Wartezonen des Grauens

Wer kennt das nicht: Die Bahnhöfe und Haltestellen des öffentlichen Nahverkehrs sind wahre Kathedralen und Orte des Wohlfühlens. Nirgends sonst, außer vielleicht in den eigenen vier Wänden, ist es schöner. Von Müll und Unrat keine Spur, Zerstörung und Beschmierungen sind hier gänzlich unbekannt.


Luigi Cotani

12. Nov 2015

Während ich dies schreibe, sitze ich in genau solch einem Kleinod der BVG. Nur leider gleicht dieses mehr der Dresdner Frauenkirche vor dem Wiederaufbau. Es regnet, ich rutsche von einem mit kryptischen Zeichen beschmierten Sitz zum nächsten, da mich die Wartehalle der Firma Wall buchstäblich im Regen sitzen lässt. Von oben tropft es, an Stützen und Scheiben der Rückwand läuft das Regenwasser hinab – im Innern versteht sich.

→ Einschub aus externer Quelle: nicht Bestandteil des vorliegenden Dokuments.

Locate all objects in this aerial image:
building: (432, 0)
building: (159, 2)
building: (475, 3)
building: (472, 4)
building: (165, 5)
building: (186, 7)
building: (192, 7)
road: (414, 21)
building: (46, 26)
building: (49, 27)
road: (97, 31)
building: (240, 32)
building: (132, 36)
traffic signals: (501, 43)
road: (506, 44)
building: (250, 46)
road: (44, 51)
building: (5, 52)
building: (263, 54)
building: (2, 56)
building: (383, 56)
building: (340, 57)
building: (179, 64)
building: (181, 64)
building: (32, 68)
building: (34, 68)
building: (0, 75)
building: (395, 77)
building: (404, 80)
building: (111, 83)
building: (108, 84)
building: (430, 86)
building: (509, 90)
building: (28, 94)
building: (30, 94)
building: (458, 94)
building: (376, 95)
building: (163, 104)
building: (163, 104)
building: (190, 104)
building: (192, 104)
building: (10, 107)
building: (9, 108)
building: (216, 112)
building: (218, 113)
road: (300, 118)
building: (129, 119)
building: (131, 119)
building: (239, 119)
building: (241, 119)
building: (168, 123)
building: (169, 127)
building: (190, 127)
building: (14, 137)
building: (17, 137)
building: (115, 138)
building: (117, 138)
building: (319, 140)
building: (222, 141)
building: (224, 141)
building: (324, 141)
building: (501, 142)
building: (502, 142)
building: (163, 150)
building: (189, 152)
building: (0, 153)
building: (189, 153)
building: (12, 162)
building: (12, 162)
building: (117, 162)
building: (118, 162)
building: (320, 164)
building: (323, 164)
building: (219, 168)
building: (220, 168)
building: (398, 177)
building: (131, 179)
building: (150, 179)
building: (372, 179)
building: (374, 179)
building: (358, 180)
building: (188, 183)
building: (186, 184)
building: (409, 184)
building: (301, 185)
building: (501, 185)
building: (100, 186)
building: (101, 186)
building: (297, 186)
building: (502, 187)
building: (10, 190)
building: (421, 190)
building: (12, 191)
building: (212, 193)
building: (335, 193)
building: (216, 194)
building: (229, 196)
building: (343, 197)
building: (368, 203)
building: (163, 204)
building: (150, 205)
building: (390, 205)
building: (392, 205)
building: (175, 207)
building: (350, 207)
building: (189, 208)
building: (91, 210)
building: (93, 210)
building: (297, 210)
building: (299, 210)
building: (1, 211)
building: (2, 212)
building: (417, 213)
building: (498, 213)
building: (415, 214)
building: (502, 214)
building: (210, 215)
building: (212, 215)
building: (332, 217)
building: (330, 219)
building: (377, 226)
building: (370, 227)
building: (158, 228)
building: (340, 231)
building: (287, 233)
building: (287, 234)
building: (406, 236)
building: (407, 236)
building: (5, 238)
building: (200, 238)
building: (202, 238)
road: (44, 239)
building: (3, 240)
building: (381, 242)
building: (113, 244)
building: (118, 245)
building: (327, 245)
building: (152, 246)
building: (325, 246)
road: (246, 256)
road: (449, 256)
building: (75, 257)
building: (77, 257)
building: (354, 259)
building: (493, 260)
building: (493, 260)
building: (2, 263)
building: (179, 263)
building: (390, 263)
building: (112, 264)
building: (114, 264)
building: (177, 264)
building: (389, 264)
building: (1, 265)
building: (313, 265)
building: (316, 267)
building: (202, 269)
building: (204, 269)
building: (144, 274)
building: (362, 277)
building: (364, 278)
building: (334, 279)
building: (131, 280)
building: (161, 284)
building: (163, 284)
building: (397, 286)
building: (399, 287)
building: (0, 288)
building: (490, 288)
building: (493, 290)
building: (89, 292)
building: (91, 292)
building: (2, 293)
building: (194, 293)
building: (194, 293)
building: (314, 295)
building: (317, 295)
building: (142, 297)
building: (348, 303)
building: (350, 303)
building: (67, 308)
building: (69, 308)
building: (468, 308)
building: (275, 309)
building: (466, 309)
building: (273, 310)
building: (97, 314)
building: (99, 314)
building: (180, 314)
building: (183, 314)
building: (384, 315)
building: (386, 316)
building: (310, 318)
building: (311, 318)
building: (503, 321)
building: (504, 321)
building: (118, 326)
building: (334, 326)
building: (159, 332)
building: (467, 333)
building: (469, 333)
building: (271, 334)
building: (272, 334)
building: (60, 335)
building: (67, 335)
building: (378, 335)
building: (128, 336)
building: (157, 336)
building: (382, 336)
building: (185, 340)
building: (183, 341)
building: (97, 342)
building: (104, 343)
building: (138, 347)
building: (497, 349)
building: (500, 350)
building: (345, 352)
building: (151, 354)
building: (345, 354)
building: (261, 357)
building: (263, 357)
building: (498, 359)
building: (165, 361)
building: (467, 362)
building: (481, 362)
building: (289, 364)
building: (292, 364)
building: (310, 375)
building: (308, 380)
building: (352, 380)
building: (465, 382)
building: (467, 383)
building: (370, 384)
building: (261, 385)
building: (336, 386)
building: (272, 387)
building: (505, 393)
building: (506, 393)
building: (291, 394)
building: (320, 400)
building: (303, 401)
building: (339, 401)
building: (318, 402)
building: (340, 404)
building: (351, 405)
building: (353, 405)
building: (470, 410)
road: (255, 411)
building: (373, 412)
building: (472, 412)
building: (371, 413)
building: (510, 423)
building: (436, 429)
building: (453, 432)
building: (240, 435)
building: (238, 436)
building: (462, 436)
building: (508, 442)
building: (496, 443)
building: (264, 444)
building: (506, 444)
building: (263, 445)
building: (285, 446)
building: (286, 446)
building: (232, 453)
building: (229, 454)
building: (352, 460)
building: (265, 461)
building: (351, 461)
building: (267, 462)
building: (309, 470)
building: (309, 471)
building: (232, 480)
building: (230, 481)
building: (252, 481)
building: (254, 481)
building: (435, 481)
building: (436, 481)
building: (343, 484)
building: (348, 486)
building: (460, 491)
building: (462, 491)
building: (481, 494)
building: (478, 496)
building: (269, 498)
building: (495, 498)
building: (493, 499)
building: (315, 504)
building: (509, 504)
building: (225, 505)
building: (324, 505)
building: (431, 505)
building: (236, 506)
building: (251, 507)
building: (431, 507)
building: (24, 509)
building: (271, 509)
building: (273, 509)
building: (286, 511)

Aber trotz allem habe ich Glück. Müll liegt nur in geringem Umfang auf dem Boden, und auch die Zigarettenkippen im nahen Umfeld beschränken sich auf etwa 40 Stück. Dafür zündet sich zwei Meter links von mir eine Dame gerade einen neuen Lungentorpedo an. Unter diesen Umständen kann ich mich fast zu der Aussage hinreißen lassen, dass ich mich hier so richtig wohl fühle.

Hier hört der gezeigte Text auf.